Alors que l’interruption volontaire de grossesse (IVG) était autorisée et gratuite entre 1956 et 1993, la Pologne dispose maintenant de l’une des législations européennes les plus restrictives. Seules trois exceptions sont prévues : en cas de risque pour la santé de la mère ; en cas de malformation ou de maladie du fœtus ; à la suite d’un viol ou d’un inceste. Et, même dans l’une de ces trois situations, le chemin est semé d’embûches : « Quand une femme a théoriquement droit à un avortement légal et gratuit dans un hôpital public, elle n’y a souvent pas accès pour de multiples raisons », explique Mme Krystyna Kacpura, directrice de la Fédération pour les femmes et le planning familial (Federa). La majorité des médecins invoquent la clause de conscience, quand ils ne font pas traîner la procédure afin d’empêcher l’intervention dans la durée légale de vingt-deux semaines. Ils demandent des examens supplémentaires et n’informent pas les patientes de leurs droits, alors qu’ils en ont l’obligation. « Pis, ajoute Mme Kacpura, ils exercent une pression psychologique pour les faire changer d’avis. Ils minimisent les risques de maladie grave du fœtus en leur disant : “Certes, votre enfant a une malformation au cerveau, mais regardez, ses jambes bougent.” » Eux-mêmes, précise-t-elle, « ont peur d’être stigmatisés. Certains ont eu leur voiture vandalisée. Sur Internet, on peut lire : “N’allez pas voir tel médecin, c’est un meurtrier.” Des catholiques manifestent devant les hôpitaux en brandissant des photographies sanglantes. Dans certaines villes du Sud, plus aucun hôpital ne peut pratiquer d’interruption de grossesse ».

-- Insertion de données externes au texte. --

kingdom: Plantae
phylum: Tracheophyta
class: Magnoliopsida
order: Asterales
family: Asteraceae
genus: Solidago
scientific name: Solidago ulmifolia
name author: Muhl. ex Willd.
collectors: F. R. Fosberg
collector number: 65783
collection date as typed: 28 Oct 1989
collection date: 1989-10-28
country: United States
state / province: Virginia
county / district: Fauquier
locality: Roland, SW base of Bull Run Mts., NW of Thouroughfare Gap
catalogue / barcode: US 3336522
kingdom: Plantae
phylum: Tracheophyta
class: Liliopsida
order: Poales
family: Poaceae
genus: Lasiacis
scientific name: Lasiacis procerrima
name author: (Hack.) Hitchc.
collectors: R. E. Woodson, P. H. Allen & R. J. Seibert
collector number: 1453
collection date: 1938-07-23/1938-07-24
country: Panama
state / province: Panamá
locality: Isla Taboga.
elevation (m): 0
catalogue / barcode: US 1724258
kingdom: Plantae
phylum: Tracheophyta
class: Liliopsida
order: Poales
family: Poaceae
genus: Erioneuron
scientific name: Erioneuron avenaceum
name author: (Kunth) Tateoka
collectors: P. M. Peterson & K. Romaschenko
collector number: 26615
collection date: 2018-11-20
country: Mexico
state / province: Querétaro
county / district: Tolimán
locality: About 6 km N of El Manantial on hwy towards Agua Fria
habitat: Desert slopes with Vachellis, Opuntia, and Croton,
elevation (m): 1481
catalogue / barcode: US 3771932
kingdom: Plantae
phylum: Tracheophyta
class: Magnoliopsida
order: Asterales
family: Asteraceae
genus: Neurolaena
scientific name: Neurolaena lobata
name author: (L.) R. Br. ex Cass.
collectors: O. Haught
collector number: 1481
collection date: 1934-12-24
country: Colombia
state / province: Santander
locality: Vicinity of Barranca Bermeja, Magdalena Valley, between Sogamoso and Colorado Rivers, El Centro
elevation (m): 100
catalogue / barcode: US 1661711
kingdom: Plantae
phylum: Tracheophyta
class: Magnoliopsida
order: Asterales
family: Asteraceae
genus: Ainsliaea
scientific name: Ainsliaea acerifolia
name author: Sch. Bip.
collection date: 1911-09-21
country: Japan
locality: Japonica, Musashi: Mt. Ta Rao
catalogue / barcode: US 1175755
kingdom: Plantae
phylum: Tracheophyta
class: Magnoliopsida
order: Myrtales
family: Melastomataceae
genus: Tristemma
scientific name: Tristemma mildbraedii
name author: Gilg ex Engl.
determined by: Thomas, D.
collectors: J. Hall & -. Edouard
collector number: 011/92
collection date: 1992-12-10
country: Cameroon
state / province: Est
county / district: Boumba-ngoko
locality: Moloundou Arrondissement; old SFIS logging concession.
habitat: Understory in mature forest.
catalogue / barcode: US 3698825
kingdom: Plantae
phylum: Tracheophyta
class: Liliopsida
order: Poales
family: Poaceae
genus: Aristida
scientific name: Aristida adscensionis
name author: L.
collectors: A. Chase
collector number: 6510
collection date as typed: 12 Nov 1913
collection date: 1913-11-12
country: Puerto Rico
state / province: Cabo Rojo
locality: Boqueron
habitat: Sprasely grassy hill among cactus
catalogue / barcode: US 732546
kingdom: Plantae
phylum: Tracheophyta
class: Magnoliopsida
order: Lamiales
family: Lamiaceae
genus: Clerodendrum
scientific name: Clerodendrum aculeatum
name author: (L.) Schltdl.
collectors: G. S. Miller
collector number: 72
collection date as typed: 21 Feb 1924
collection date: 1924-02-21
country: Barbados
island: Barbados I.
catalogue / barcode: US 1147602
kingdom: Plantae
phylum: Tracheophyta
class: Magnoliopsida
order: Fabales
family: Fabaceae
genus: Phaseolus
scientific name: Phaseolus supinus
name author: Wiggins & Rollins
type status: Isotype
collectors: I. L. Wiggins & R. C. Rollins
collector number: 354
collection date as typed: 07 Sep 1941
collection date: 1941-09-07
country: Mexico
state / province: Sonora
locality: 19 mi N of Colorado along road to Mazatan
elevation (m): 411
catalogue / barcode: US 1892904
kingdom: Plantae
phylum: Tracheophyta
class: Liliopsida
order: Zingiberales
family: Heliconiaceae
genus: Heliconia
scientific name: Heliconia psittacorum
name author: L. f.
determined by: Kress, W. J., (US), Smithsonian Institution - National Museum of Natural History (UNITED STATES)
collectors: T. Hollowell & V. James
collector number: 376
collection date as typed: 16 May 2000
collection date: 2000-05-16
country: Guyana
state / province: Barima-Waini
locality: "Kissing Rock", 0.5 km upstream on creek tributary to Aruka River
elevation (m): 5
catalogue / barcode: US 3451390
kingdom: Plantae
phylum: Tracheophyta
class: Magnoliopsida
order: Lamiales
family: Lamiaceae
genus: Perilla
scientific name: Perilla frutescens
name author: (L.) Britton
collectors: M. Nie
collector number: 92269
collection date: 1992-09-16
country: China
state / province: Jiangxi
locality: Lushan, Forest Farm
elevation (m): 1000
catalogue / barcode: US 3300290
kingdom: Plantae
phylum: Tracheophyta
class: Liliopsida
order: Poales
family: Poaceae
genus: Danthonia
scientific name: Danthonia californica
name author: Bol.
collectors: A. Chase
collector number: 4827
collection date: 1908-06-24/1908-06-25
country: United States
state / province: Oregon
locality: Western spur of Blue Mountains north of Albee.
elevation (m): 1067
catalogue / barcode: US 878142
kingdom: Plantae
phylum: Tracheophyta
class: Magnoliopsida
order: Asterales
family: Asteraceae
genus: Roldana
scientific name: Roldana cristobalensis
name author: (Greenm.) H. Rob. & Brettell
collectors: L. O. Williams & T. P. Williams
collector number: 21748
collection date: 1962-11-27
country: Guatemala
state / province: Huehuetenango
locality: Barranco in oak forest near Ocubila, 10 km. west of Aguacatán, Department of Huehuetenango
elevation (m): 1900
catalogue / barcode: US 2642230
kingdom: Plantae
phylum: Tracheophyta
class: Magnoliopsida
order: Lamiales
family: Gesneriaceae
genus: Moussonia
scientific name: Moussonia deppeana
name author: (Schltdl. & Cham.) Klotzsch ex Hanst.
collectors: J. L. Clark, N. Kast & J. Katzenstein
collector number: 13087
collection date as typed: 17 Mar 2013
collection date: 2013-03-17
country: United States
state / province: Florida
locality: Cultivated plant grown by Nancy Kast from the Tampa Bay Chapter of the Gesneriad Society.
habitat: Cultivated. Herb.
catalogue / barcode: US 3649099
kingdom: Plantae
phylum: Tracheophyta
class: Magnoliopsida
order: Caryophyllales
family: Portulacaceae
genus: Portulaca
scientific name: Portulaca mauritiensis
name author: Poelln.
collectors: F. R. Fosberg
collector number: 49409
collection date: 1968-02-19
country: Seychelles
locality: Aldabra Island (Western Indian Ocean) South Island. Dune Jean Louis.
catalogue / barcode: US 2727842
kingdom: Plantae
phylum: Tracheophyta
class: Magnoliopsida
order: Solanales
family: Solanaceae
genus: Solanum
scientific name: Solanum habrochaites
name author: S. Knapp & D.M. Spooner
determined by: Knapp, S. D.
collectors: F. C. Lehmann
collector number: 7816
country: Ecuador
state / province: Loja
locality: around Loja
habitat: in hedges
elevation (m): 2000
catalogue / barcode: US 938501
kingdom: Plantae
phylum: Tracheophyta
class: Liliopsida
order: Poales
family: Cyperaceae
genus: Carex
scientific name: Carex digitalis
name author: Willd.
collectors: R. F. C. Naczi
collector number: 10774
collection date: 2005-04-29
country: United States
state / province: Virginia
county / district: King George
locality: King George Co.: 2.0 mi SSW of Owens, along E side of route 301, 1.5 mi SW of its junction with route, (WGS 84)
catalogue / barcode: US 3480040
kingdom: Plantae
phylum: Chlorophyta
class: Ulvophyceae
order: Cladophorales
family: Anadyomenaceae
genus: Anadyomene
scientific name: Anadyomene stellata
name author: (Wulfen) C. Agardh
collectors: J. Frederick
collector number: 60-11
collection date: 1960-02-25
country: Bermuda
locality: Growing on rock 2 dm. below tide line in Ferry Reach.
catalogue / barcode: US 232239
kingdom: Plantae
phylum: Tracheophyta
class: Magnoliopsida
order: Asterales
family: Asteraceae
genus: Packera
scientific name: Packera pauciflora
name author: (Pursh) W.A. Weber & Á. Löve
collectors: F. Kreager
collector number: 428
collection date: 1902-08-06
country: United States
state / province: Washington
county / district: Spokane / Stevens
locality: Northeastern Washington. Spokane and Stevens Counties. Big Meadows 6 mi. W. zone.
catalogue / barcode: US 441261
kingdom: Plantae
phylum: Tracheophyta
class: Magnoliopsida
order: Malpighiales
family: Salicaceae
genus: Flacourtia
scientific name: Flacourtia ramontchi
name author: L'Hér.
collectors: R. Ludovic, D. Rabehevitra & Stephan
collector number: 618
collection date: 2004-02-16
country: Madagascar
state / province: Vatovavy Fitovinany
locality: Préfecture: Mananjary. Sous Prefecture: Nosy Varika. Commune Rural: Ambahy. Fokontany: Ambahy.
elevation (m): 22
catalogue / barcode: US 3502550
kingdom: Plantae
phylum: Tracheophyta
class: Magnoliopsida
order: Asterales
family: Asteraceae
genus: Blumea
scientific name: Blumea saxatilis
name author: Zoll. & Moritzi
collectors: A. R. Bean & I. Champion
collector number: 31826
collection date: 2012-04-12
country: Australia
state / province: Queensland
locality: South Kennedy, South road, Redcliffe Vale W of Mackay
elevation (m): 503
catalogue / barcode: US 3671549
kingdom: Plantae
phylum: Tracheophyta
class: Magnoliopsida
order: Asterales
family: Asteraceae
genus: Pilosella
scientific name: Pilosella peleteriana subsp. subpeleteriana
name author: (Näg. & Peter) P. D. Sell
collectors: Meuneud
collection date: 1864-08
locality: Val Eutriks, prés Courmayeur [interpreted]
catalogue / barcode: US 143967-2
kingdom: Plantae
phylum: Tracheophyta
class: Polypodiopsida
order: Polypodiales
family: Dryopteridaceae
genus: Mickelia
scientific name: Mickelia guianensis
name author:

Selon les chiffres officiels, le nombre d’avortements légaux en Pologne (38,5 millions d’habitants) est passé de plus de 130 000 dans les années 1980 à moins de 2 000 ces dernières années. Mais c’est encore trop pour les militants de la Fundacja Pro – Prawo do życia (Fondation Pro – Droit à la vie), qui avaient réuni près de 500 000 signatures, début juillet, pour soumettre au Parlement un projet de loi abrogeant les exceptions à l’interdiction. Seul le danger immédiat pour la mère serait resté pris en compte. Les médecins auraient eu l’obligation de signaler toutes les fausses couches à la police, et les femmes convaincues d’avoir avorté auraient encouru une peine de cinq ans de prison.

L’épiscopat soutenait officiellement le projet — à une disposition près : il n’était pas en faveur d’une peine de prison pour les femmes ayant avorté. Désignée par son porte-parole pour répondre à nos questions, Mme Magdalena Korzekwa assure que la loi « devait être changée au plus vite. Tous les enfants non nés devraient être protégés ». Elle soutient que « même un enfant issu d’un viol doit avoir le droit de vivre. S’il a été conçu de façon dramatique, il n’en est pas responsable. C’est un enfant comme un autre, sa dignité est la même ». La principale cause d’IVG légale en Pologne est le risque de handicap : « Il s’agit là d’une forme d’eugénisme, on choisit ceux qui ont le droit de vivre. »

Le parti Droit et justice (PiS), qui domine la Diète (l’Assemblée) (2), a voté une première version du texte le 23 septembre. Mais il a fait volte-face le 6 octobre, trois jours après une grande manifestation qui a rassemblé 100 000 femmes vêtues de noir dans les rues des principales villes. La première ministre, Mme Beata Szydło, a tenté de rassurer la frange la plus réactionnaire de son électorat en annonçant une « vaste action d’information pour promouvoir la défense de la vie » et un programme de soutien aux femmes ayant décidé de ne pas avorter en dépit d’un diagnostic de handicap pour l’enfant à naître. M. Mateusz Kijowski, fondateur du Comité de défense de la démocratie (KOD), souligne que le projet abandonné « émanait de la société civile : le PiS a annoncé qu’il allait proposer sa propre loi pour restreindre davantage le droit à l’avortement, notamment dans les cas de malformation du fœtus ».

À l’heure actuelle, les parents d’un enfant handicapé n’ont droit à aucune allocation. Dans les familles monoparentales, environ un million d’enfants sont privés de toute aide paternelle. Cela représente 14 % des jeunes de moins de 18 ans. « Il existe un fonds alimentaire étatique, mais la possibilité de toucher l’allocation de 500 złotys par mois [114 euros] en cas de défaillance du père est très restreinte, indique Małgorzata Druciarek, sociologue à l’Observatoire de l’égalité des sexes de Varsovie. Seuls 330 000 enfants en bénéficient. Si une femme travaille et qu’elle n’est pas jugée en situation d’extrême pauvreté, elle ne peut pas y prétendre. Pour garder la tête hors de l’eau, certaines cumulent deux ou trois boulots. »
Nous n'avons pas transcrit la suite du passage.